The hot salmon bite of the past two weeks goes on out of Half Moon Bay with Captain Dennis Baxter of the New Captain Pete loading up with 16 limits of salmon on Thursday 7-27 by 10:00 a.m. He said, “I have a couple of spots on board for Sunday, and starting on Monday, next week is wide open. The fish are moving closer, only six miles from the harbor.”

Captain Tom Mattusch on the Huli Cat came back with even quicker limits with 21 limits of salmon by 9:20 a.m. on Thursday after posting 23 limits on Wednesday.

Captain Dennis Baxter of the New Captain Pete said, “The salmon bite slowed down on Thursday 7-13, but we ended up with a fish per  rod for 10 anglers fishing 7 miles southwest of the harbor. We picked at them all day, and the action between the Buoys also slowed down. My son, Braden, was out on the Fishing Luhrs last night, and they only picked up a single fish which was a precursor to Thursday’s action. The weather was rough on the south side on Thursday, and after finding rough water at Mussel Rock due to a big southerly wind, the party boats ran down to the Deep Reef. There are plenty of white jelly fish at the Deep Reef.

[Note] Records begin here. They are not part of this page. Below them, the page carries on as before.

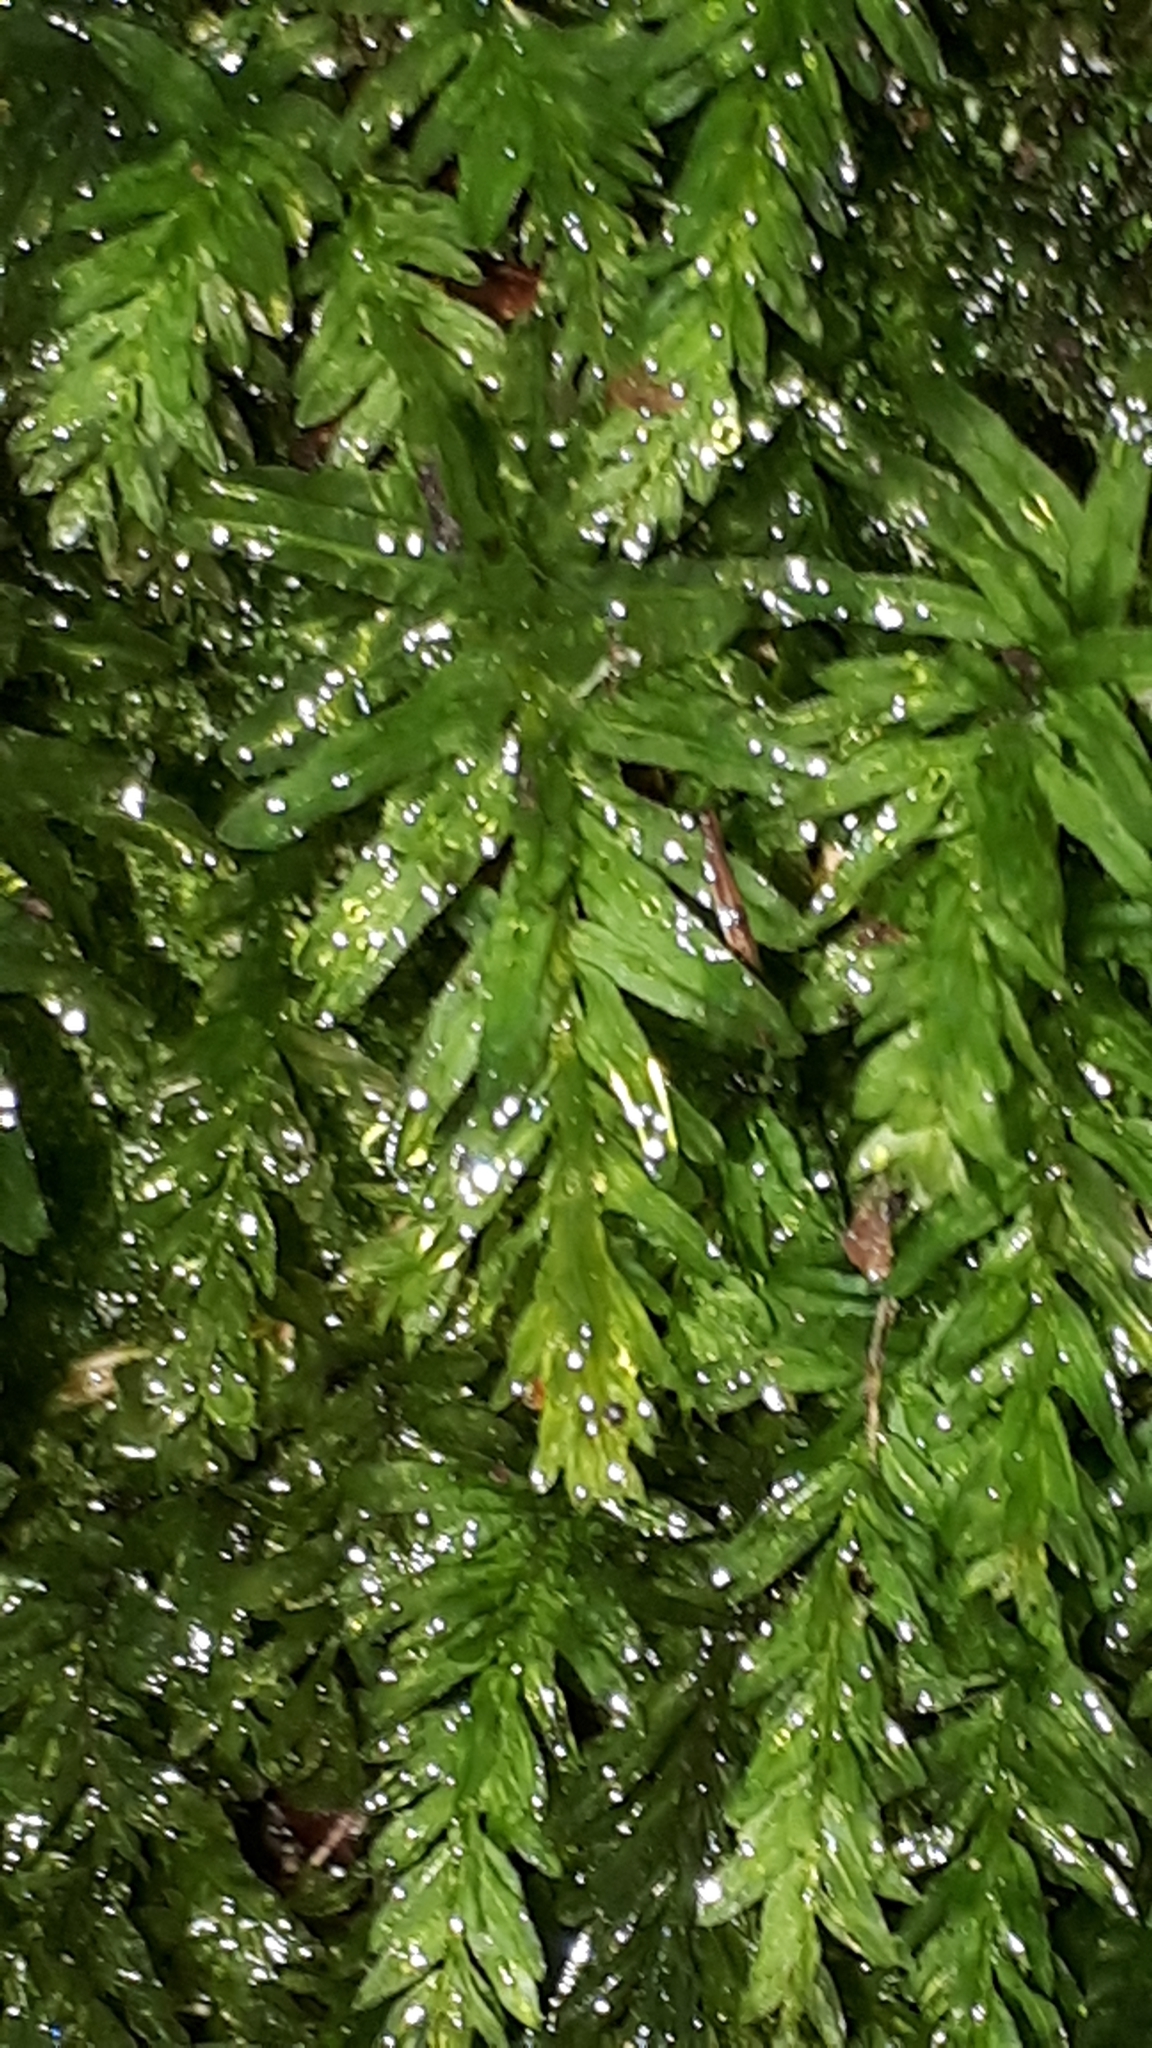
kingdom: Plantae
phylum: Bryophyta
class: Bryopsida
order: Bryales
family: Mniaceae
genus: Plagiomnium
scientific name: Plagiomnium undulatum
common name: Hart's-tongue thyme-moss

If the fish bite, I will be fishing salmon over the weekend, if not, it will be rockfish.”
 Hot Sheet Subscriber Dmitry Varakuta went out on Thursday with his friend, Valeriy. He said, “We  launched out of Pillar Point Harbor at 6 am and headed north towards yesterday's hotspot. There were a few boats there already and party boats began showing up minutes afterward. We fished Pacifica before Mussel Rock till 10 am. We had 1 bite til that time so we picked up and ran south to below Pedro Point. We hung around there 30-40 mins and began trolling towards the pier again. Around 1130,  we boxed our first fish, a 5-6 pound fish. From then we had about a dozen bites til we left around 2:45. We ended our day with a small keeper king released ,1 coho released, and two 5-6lb fish along with a 20lber. All fish came on anchovies at 30-40 otw. Thank you GGSA for all your time and efforts.”
This writer is sneaking off for our annual family trip to our vacation home on the Kenai peninsula. We will be chasing sockeyes and kings on the local rivers and will be jumping on board with good friend Captain Steve Smith for some halibut, ling and saltwater action. We will be leaving the laptop at home and will return with full reports here on Saturday July 29th.
In the time being please contact our sponsors or visit their websites for current reports, information and bookings.
Until then... good fishing!
Mike Aughney

Captain Dennis on the New Captain Pete reported great action again on Wednesday 7-12. Fishing 7 miles south of the harbor Dennis reported 13 limits of salmon. The fishing was not quite as fast as Tuesday's bite but solid none the less. Funny how quickly we all become spoiled. Dennis says that the fish are stuffed with squid and anchovies. There are schools of fish up and down the coast with private and party boats also scoring off the Deep Reef, Martin Beach, Pedro Pt and up at Mussel rocks. The majority of the fish are hatchery clipped. Thanks to the efforts of the GGSA to advocate for trucking fish during the drought we not only have a season this year it's turning out to be much better than predicted.
Dennis says that the first salmon are starting to show in the harbor as well. Much thanks to the efforts of Coastside for their salmon net pen project which has resulted in good returns to the local waters the past few years.